───── MATERIAL SUPPLIED ─────

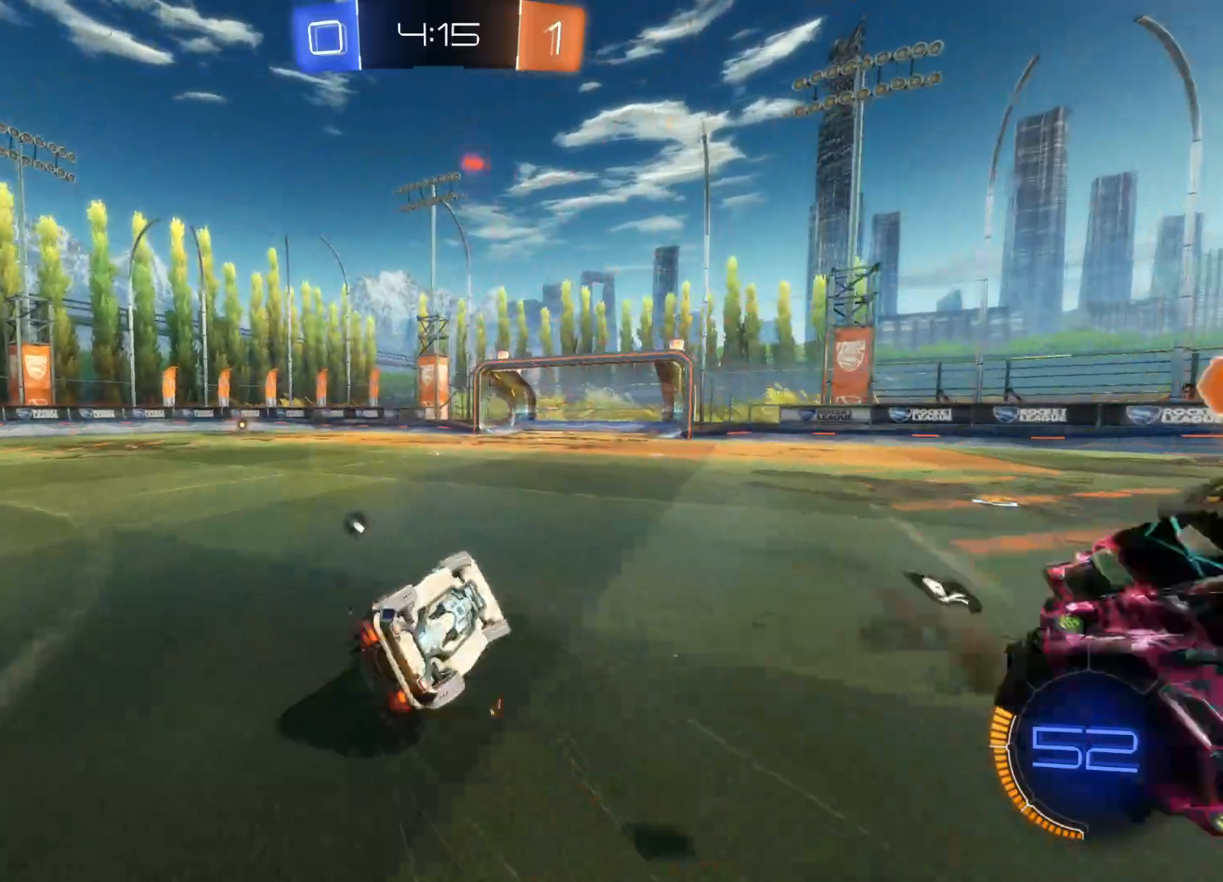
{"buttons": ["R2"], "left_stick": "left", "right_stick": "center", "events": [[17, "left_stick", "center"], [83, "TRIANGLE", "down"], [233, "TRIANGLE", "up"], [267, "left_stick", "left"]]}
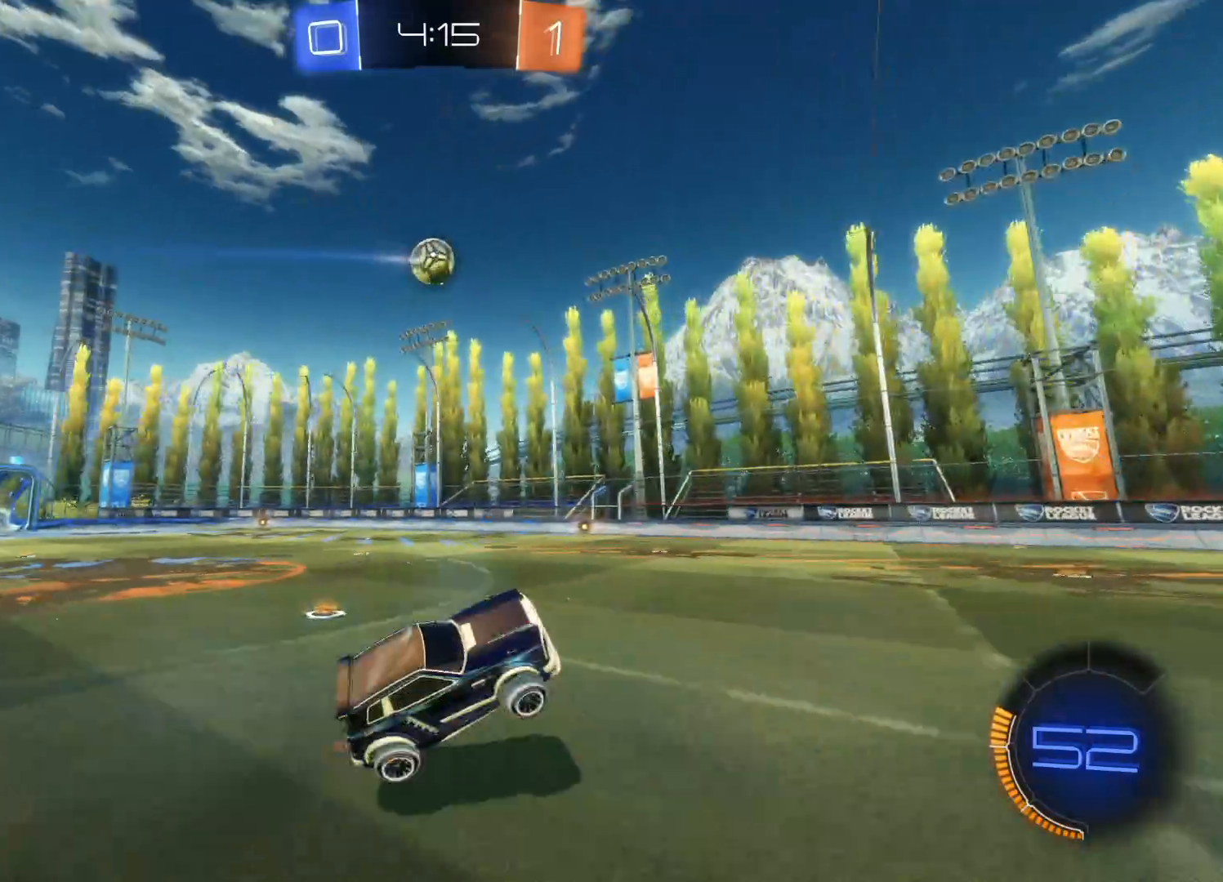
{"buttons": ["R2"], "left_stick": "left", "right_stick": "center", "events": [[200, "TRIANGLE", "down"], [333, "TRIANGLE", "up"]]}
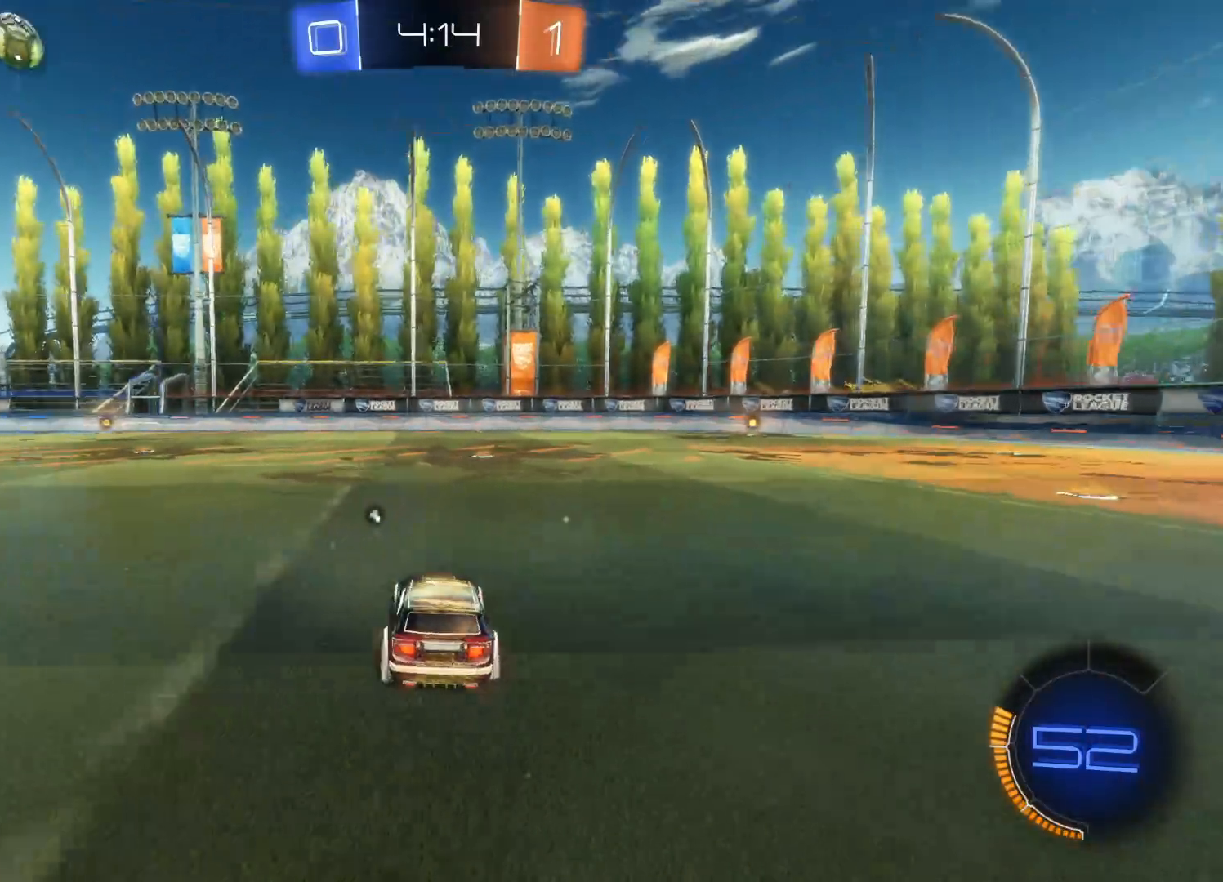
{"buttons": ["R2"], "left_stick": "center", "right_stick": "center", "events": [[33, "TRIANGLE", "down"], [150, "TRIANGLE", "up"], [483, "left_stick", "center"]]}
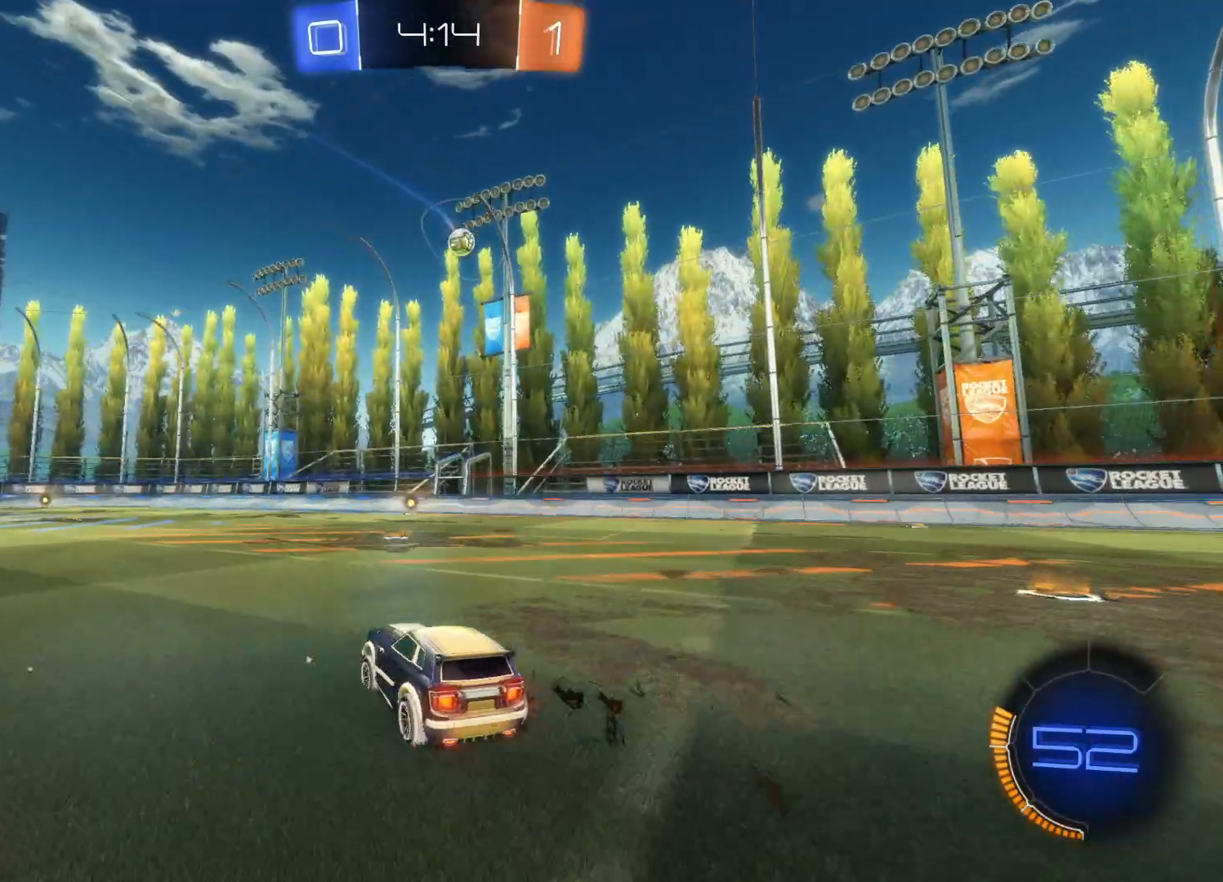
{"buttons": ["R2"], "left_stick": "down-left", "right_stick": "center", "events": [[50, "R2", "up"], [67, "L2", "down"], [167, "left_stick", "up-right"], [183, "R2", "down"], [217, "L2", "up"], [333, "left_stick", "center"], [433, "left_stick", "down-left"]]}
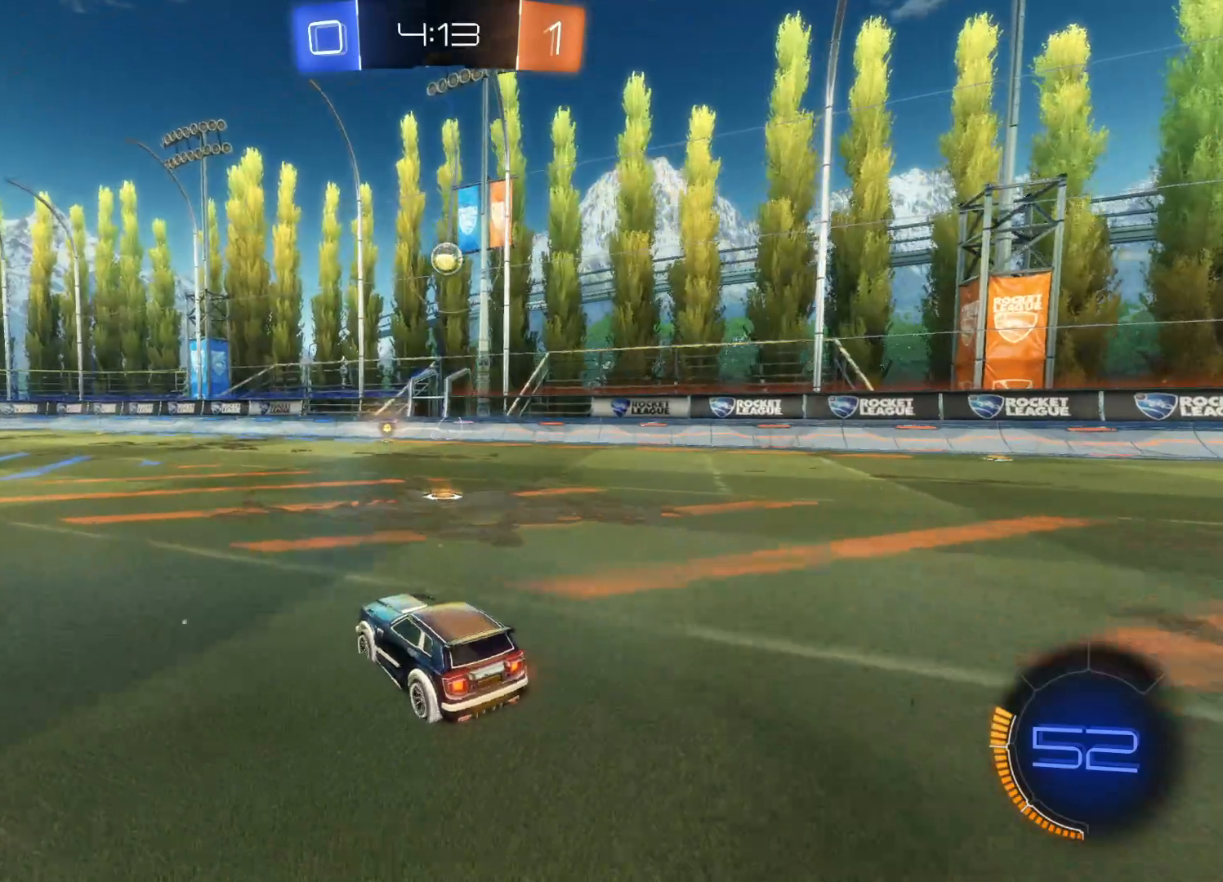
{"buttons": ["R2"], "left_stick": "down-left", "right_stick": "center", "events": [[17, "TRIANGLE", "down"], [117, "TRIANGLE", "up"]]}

─────

*ACTIVITY*
The records above are to be copied exactly, with no pictures carried over.

*FINISHED TASK*
{"buttons": ["R2"], "left_stick": "left", "right_stick": "center", "events": [[17, "left_stick", "center"], [83, "TRIANGLE", "down"], [233, "TRIANGLE", "up"], [267, "left_stick", "left"]]}
{"buttons": ["R2"], "left_stick": "left", "right_stick": "center", "events": [[200, "TRIANGLE", "down"], [333, "TRIANGLE", "up"]]}
{"buttons": ["R2"], "left_stick": "center", "right_stick": "center", "events": [[33, "TRIANGLE", "down"], [150, "TRIANGLE", "up"], [483, "left_stick", "center"]]}
{"buttons": ["R2"], "left_stick": "down-left", "right_stick": "center", "events": [[50, "R2", "up"], [67, "L2", "down"], [167, "left_stick", "up-right"], [183, "R2", "down"], [217, "L2", "up"], [333, "left_stick", "center"], [433, "left_stick", "down-left"]]}
{"buttons": ["R2"], "left_stick": "down-left", "right_stick": "center", "events": [[17, "TRIANGLE", "down"], [117, "TRIANGLE", "up"]]}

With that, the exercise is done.